Start of Task input
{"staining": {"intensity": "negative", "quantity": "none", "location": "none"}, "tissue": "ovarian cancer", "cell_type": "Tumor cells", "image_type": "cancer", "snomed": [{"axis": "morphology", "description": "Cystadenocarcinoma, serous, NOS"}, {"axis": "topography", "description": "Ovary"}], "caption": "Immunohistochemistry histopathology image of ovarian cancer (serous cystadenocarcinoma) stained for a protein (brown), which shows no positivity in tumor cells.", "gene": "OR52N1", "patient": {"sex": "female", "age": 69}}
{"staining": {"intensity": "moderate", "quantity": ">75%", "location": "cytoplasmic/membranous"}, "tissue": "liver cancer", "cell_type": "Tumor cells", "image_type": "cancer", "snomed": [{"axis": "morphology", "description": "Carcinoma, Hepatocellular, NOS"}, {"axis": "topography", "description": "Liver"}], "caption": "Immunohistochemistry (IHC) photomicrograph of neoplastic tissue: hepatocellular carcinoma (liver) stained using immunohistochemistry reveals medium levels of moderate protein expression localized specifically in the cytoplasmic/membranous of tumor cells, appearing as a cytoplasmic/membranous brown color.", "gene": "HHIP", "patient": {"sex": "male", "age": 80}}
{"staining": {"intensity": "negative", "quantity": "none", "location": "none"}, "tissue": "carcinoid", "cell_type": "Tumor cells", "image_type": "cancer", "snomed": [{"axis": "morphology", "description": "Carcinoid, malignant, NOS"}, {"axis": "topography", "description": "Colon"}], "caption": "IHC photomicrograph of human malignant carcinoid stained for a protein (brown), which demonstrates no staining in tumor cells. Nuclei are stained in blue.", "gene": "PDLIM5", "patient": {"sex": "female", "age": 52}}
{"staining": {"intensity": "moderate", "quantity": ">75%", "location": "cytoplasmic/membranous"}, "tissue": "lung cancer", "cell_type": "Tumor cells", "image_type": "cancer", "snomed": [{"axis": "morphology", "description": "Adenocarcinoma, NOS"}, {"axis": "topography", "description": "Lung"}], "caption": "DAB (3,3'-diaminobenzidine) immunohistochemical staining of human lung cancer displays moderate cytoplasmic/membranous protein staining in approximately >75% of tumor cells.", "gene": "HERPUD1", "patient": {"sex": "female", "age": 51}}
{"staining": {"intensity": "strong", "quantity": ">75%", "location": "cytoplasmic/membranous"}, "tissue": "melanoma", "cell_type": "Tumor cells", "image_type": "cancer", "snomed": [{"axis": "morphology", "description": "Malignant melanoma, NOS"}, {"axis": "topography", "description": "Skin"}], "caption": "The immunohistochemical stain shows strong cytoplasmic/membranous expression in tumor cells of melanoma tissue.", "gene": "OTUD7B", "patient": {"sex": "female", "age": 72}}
End of Task input
Exercise requirements: Wherever a line holds the word "Immunohistochemistry", copy that line out of the entries above.

Answer for this exercise:
{"staining": {"intensity": "negative", "quantity": "none", "location": "none"}, "tissue": "ovarian cancer", "cell_type": "Tumor cells", "image_type": "cancer", "snomed": [{"axis": "morphology", "description": "Cystadenocarcinoma, serous, NOS"}, {"axis": "topography", "description": "Ovary"}], "caption": "Immunohistochemistry histopathology image of ovarian cancer (serous cystadenocarcinoma) stained for a protein (brown), which shows no positivity in tumor cells.", "gene": "OR52N1", "patient": {"sex": "female", "age": 69}}
{"staining": {"intensity": "moderate", "quantity": ">75%", "location": "cytoplasmic/membranous"}, "tissue": "liver cancer", "cell_type": "Tumor cells", "image_type": "cancer", "snomed": [{"axis": "morphology", "description": "Carcinoma, Hepatocellular, NOS"}, {"axis": "topography", "description": "Liver"}], "caption": "Immunohistochemistry (IHC) photomicrograph of neoplastic tissue: hepatocellular carcinoma (liver) stained using immunohistochemistry reveals medium levels of moderate protein expression localized specifically in the cytoplasmic/membranous of tumor cells, appearing as a cytoplasmic/membranous brown color.", "gene": "HHIP", "patient": {"sex": "male", "age": 80}}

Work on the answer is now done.